I'm experiencing a problem caused by disk quota exhaustion on a container.

Simply put, when the quota is reached inside a container, further writes are be blocked, however, the writing process is not terminated but hangs indefinitely.

When this happens, the load average on the physical server starts to raise indefinitely and after a few minutes goes above 100-150. At this point, if I terminate the container with pct stop, the loadavg will slowly return to normality.

This is a problem because any container that reaches it's quota will kill the server.

A different behavior would be more desirable. A container shall not be able to affect the host server to such an extent as to cause a DOS.

I'm running the following:

Running: pve-manager/4.4-13/7ea56165 (running kernel: 4.4.62-1-pve)
Container: debian 8.8 (amd64)
Storage: local ZFS storage.

# pveversion -v
proxmox-ve: 4.4-88 (running kernel: 4.4.62-1-pve)
pve-manager: 4.4-13 (running version: 4.4-13/7ea56165)
pve-kernel-4.4.6-1-pve: 4.4.6-48
pve-kernel-4.2.6-1-pve: 4.2.6-36
pve-kernel-4.2.8-1-pve: 4.2.8-41
pve-kernel-4.4.62-1-pve: 4.4.62-88
lvm2: 2.02.116-pve3
corosync-pve: 2.4.2-2~pve4+1
libqb0: 1.0.1-1
pve-cluster: 4.0-50
qemu-server: 4.0-110
pve-firmware: 1.1-11
libpve-common-perl: 4.0-95
libpve-access-control: 4.0-23
libpve-storage-perl: 4.0-76
pve-libspice-server1: 0.12.8-2
vncterm: 1.3-2
pve-docs: 4.4-4
pve-qemu-kvm: 2.7.1-4
pve-container: 1.0-100
pve-firewall: 2.0-33
pve-ha-manager: 1.0-40
ksm-control-daemon: 1.2-1
glusterfs-client: 3.5.2-2+deb8u3
lxc-pve: 2.0.7-4
lxcfs: 2.0.6-pve1
criu: 1.6.0-1
novnc-pve: 0.5-9
smartmontools: 6.5+svn4324-1~pve80
zfsutils: 0.6.5.9-pve15~bpo80
fence-agents-pve: not correctly installed
openvswitch-switch: 2.6.0-2
 
This is a problem because any container that reaches it's quota will kill the server.

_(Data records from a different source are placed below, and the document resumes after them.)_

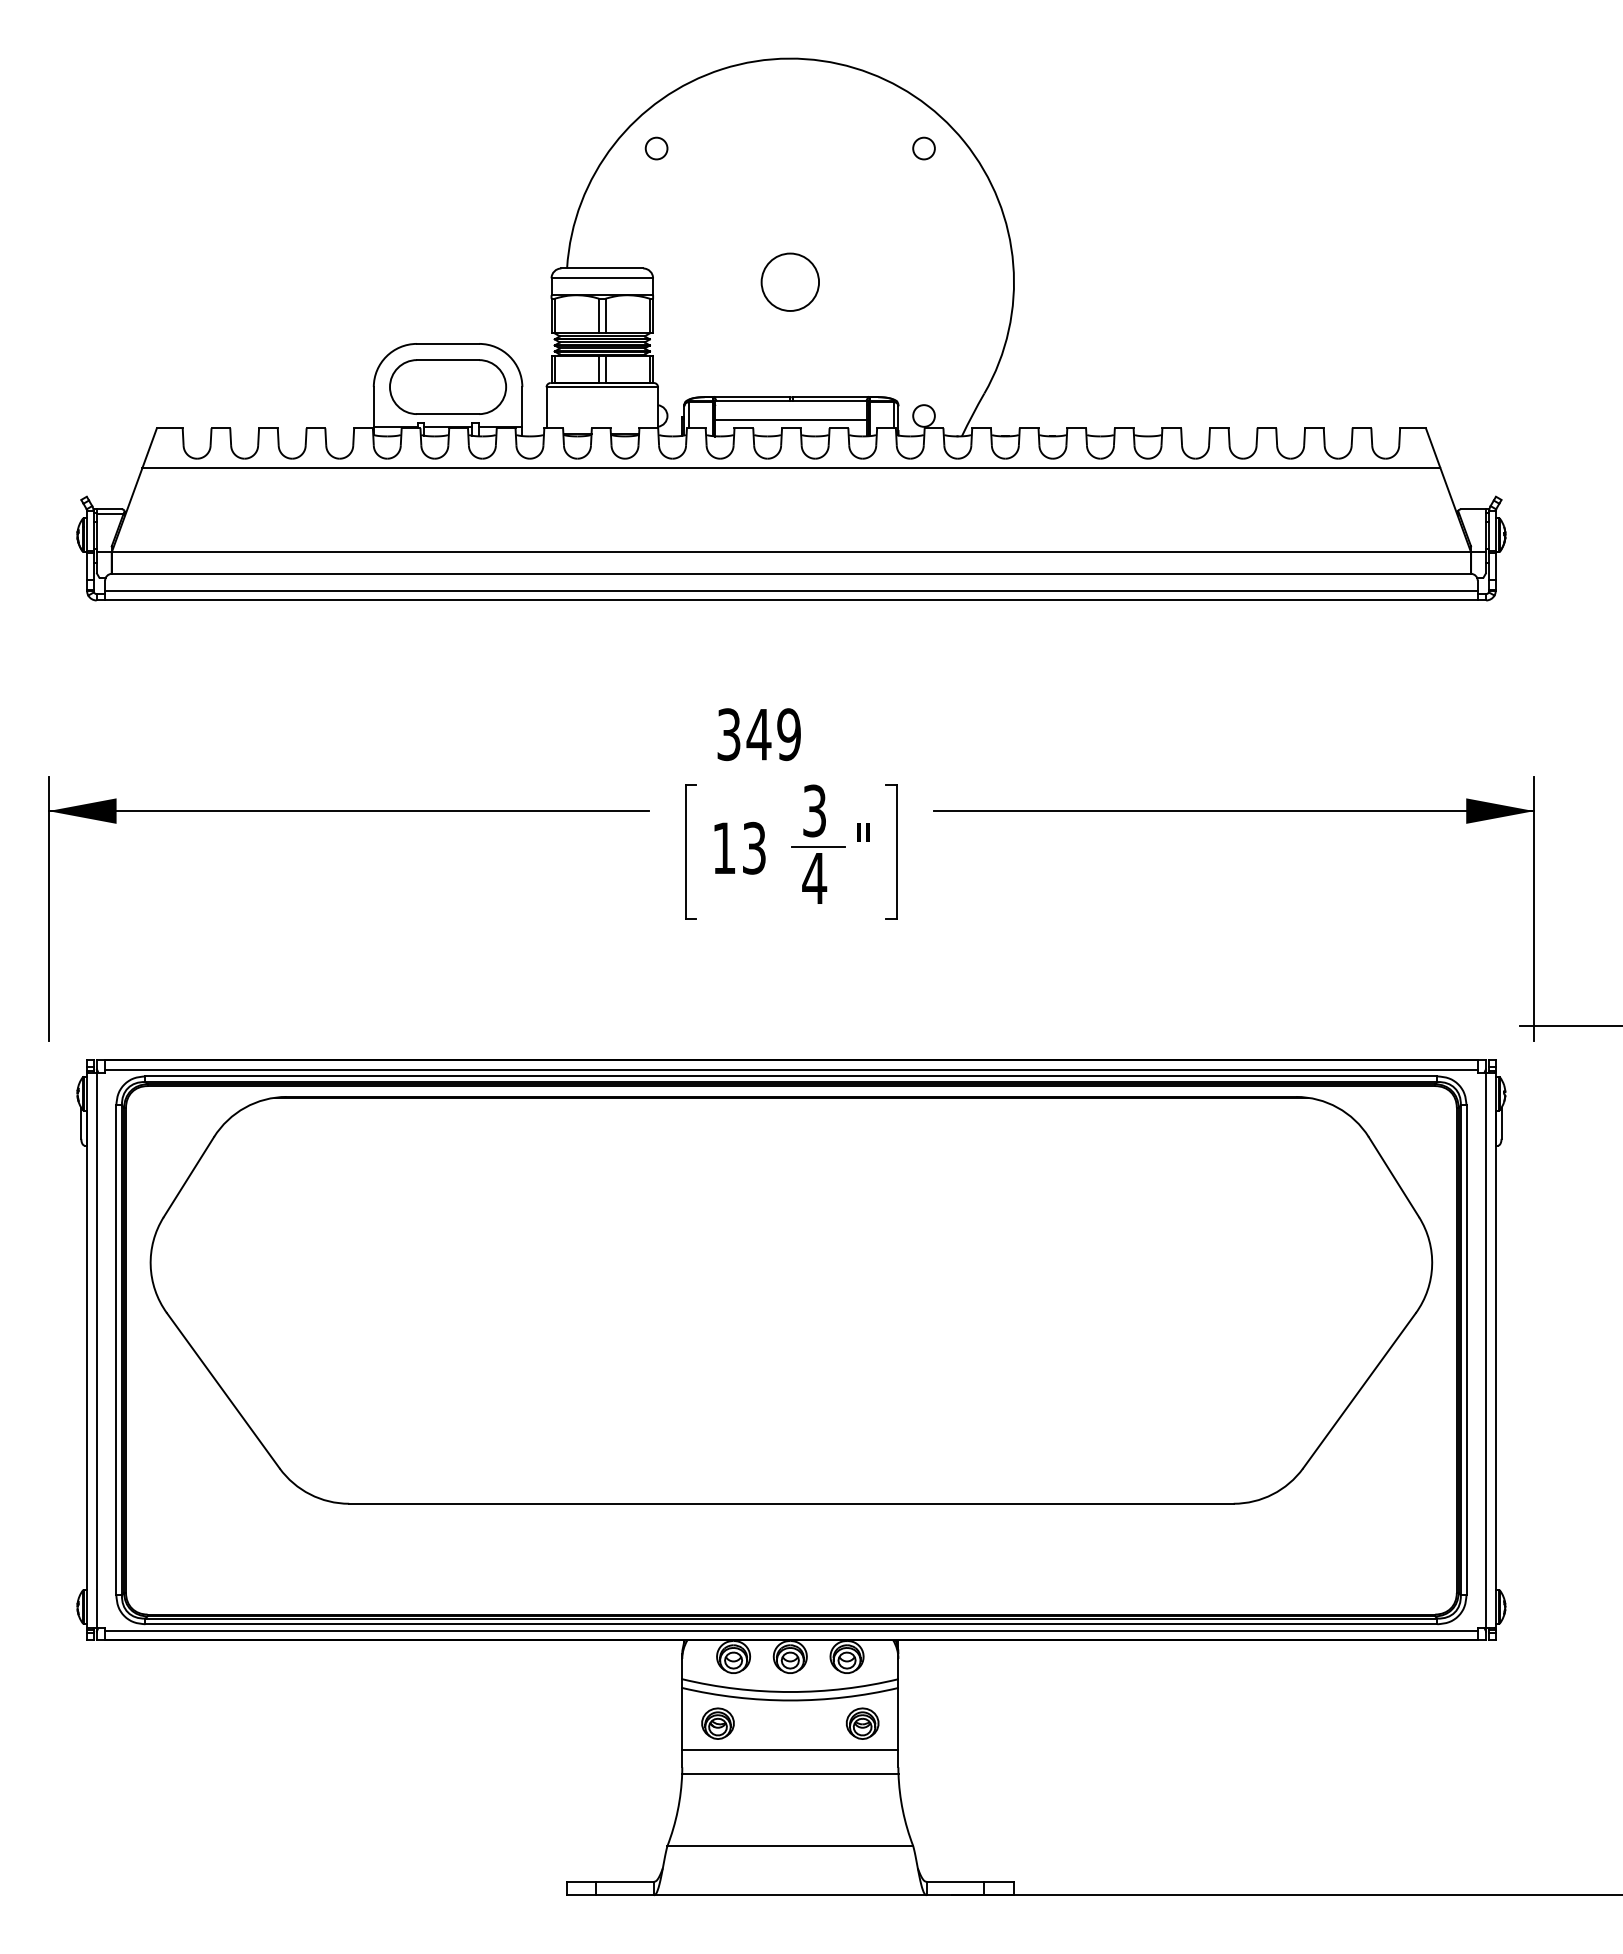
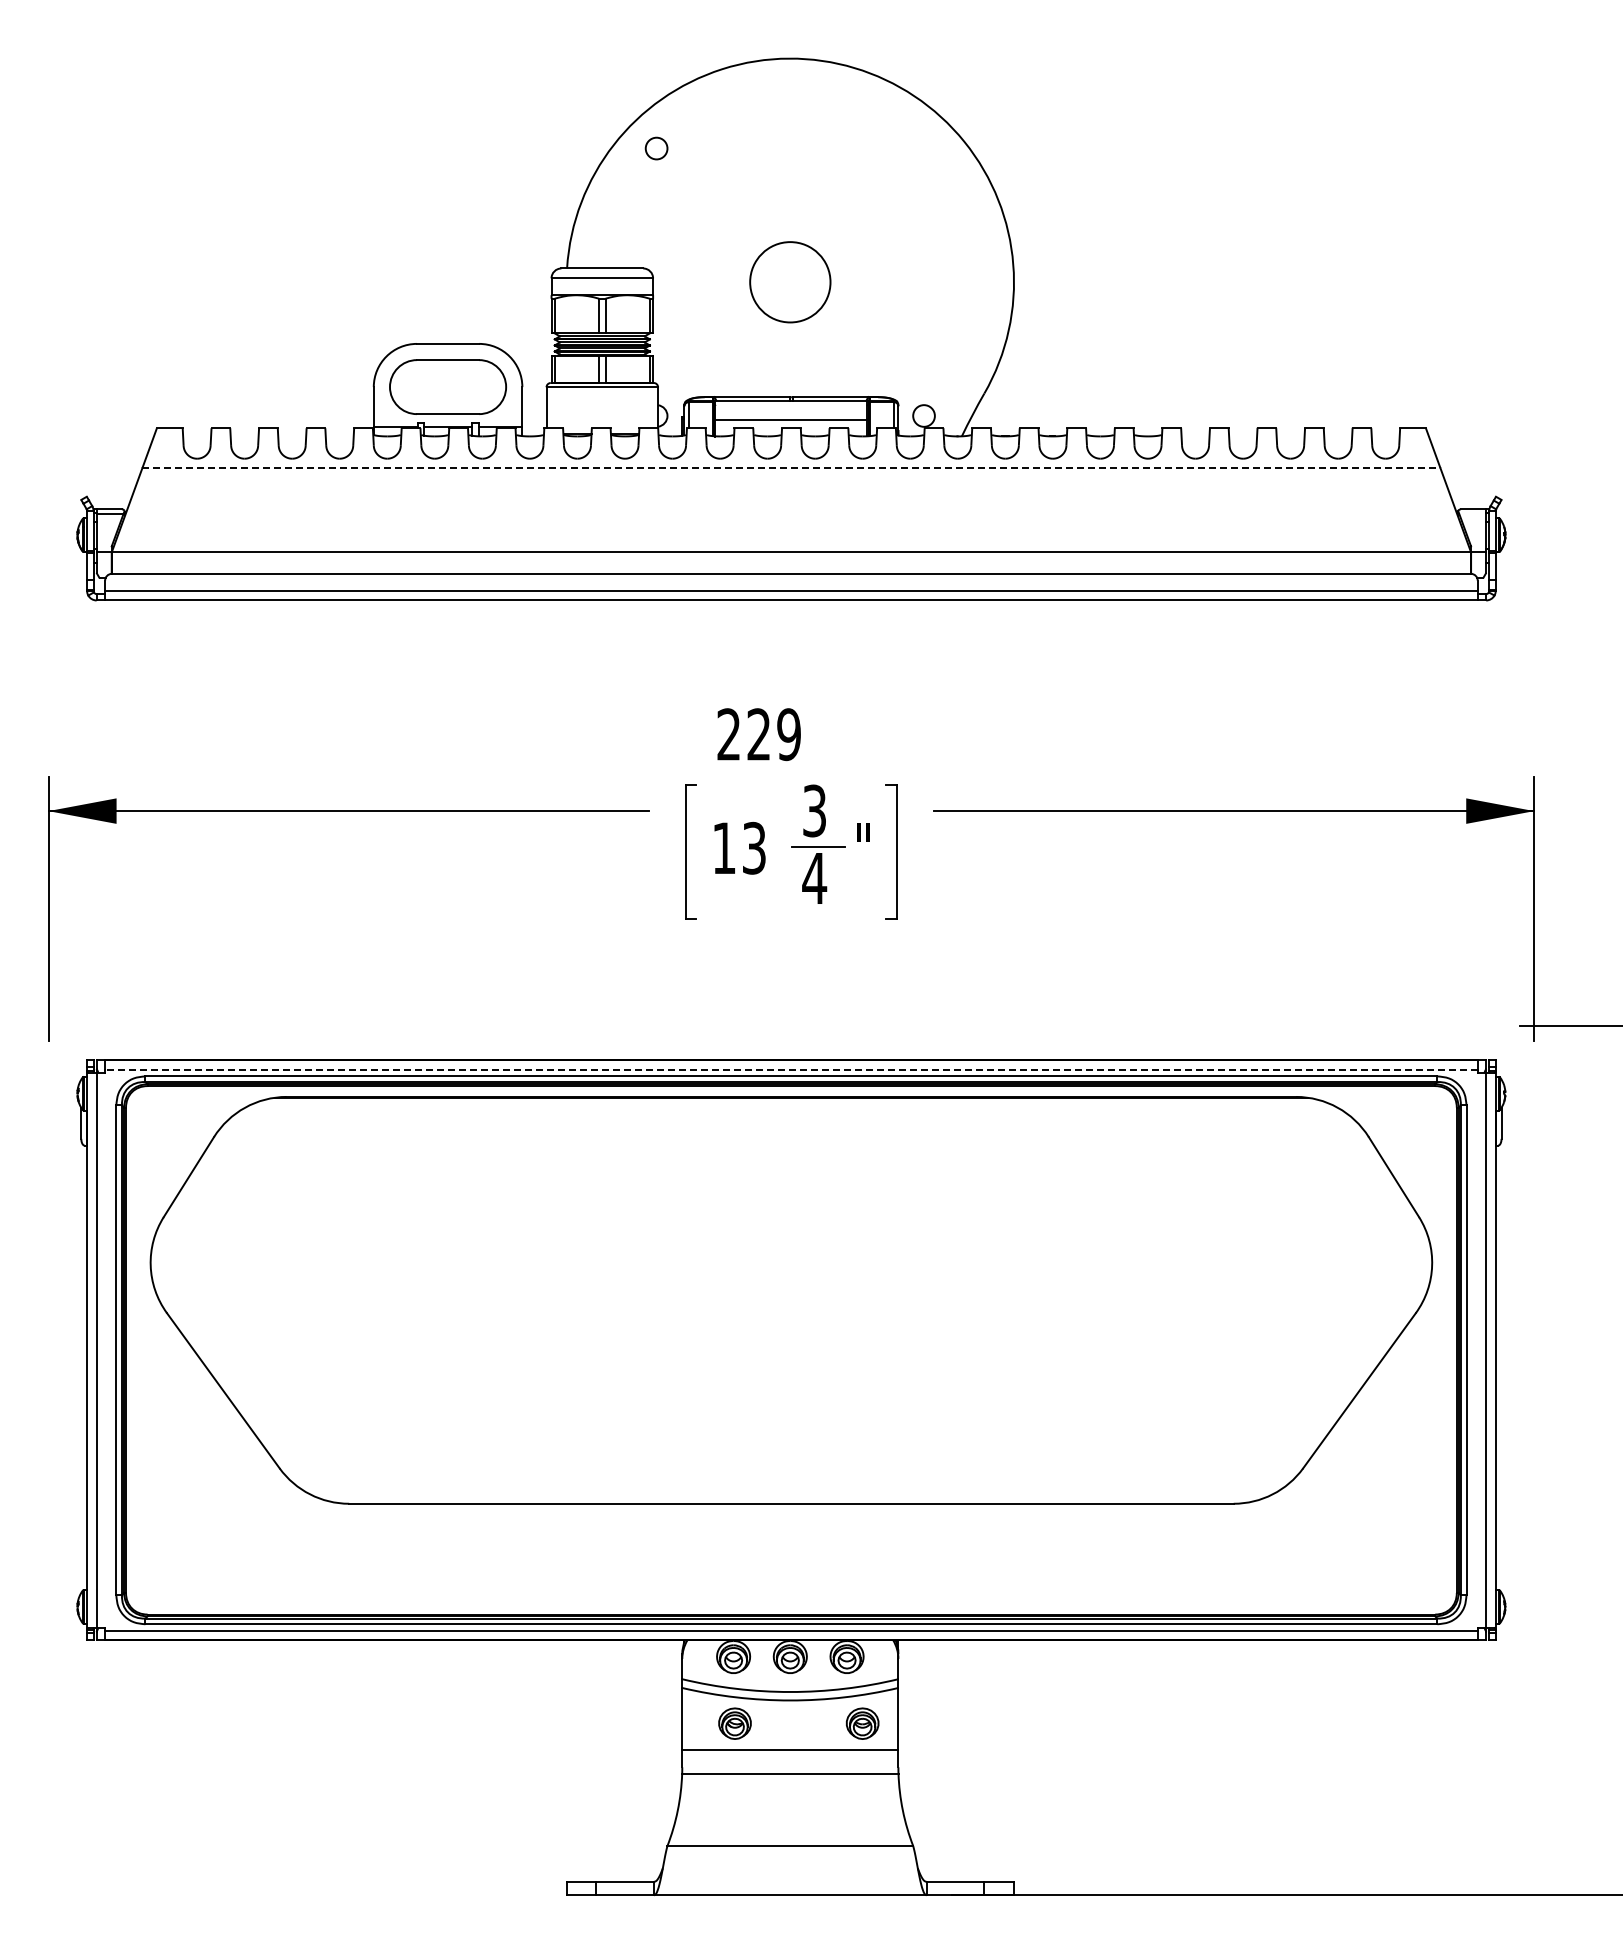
circle at (923, 148): present -> none
circle at (790, 281) diameter: 57 px -> 80 px
line at (791, 468): solid -> dashed
text at (744, 734): 349 -> 229
line at (790, 1069): solid -> dashed
part at (717, 1723) position: (717, 1723) -> (734, 1723)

A huge load will not kill the server. see https://en.wikipedia.org/wiki/Load_(computing)

However, Linux also includes processes in uninterruptible sleep states (usually waiting for disk activity), which can lead to markedly different results if many processes remain blocked in I/O due to a busy or stalled I/O system.[1] This, for example, includes processes blocking due to an NFS server failure or too slow media (e.g., USB 1.x storage devices). Such circumstances can result in an elevated load average which does not reflect an actual increase in CPU use (but still gives an idea of how long users have to wait).